Labour spindoctors are hard at work attempting to render controversial SEND reforms palatable to MPs and affected families. Fears about the authenticity of the government’s ‘listening’ exercises appear well founded

SEND reform

The Department for Education has been filming reels for Facebook in which ministers talk straight to camera, sometimes using props to aid the point they are making. Education secretary Bridget Phillipson has appeared in quite a few (pictured). 

On 10 March, in a reel viewed more than 34,000 times, Phillipson explains DfE’s consultation on proposed reforms to support for special educational needs and disabilities (SEND). Seated beside a union flag, she says: ‘The consultation is our way to make sure we’re hearing your views before any final decisions are made and your feedback will make a huge difference to improving outcomes for children with special educational needs and disabilities. We want to hear from everyone with an interest in SEND.’  

Achieving and thriving

On 23 February, DfE published its education white paper ‘Every child achieving and thriving’. Its guiding principle is a focus on local ‘mainstream’ education settings. In the foreword, Phillipson writes: ‘Children with special educational needs and disabilities must be able to attend their local mainstream school and have their needs met by highly trained teachers, leaders and support staff, driving the highest standards for all.’ 

She also cites the other driver for education reform: ‘We will not tolerate the blind eye that has been turned to the underperformance of white working-class children, and we will back aspirational school leaders to work in low-income communities.’ 

SEND and white working-class pupils are frequently mentioned in the same breath throughout the white paper. But other than understanding that the guiding principles of government education policy are ‘mainstream’ and ‘local’, the document does not shine much light on SEND reform.

» PROVIDED DATA
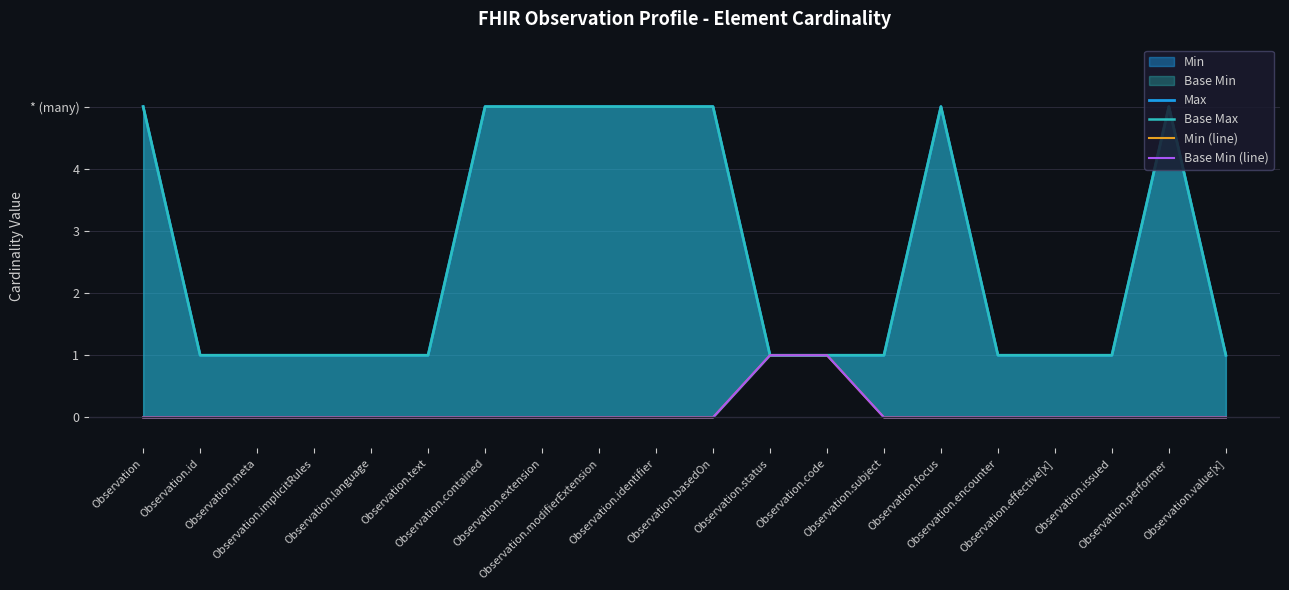

What position from the right is Observation.effective[x]?

4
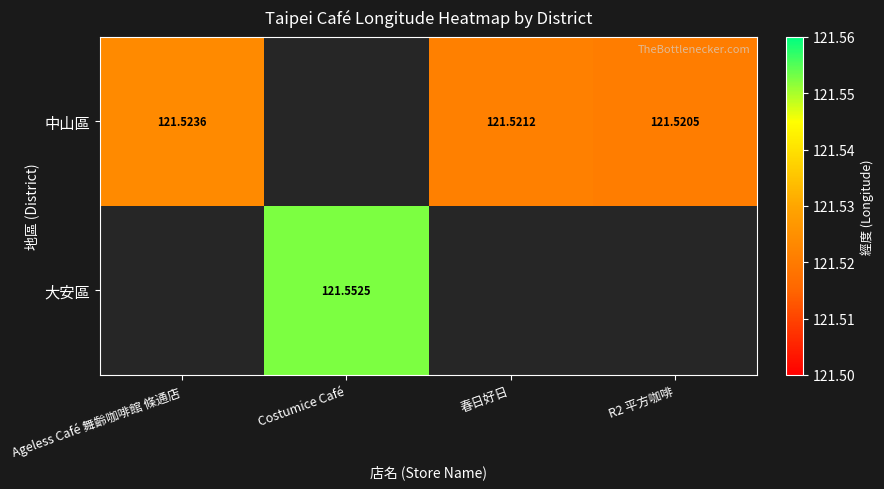

Is the value of 大安區 at Costumice Café greater than the value of 中山區 at 春日好日?

Yes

» REQUIRED WORK
1: Answer each question using the SEND reform article.
(a) How many times had the 10 March reel been viewed?
(b) On what date did the Department for Education publish its education white paper, and what is its title?
(c) What does the article give as the white paper's guiding principle?
2: Summarize the SEND reform article in two sentences.
3: Transcribe the SEND reform article word for word, starting at "The Department for" and ending at "a few (pictured).".

» ANSWERS BELOW
1:
(a) More than 34,000 times.
(b) 23 February; 'Every child achieving and thriving'.
(c) A focus on local 'mainstream' education settings.

2: The Department for Education has been filming Facebook reels in which ministers speak straight to camera, including one on 10 March in which Bridget Phillipson asks for views in its consultation on proposed SEND reforms. Its white paper 'Every child achieving and thriving', published on 23 February, focuses on local mainstream settings and often mentions SEND alongside white working-class pupils, but beyond those principles it sheds little light on SEND reform.

3:
The Department for Education has been filming reels for Facebook in which ministers talk straight to camera, sometimes using props to aid the point they are making. Education secretary Bridget Phillipson has appeared in quite a few (pictured).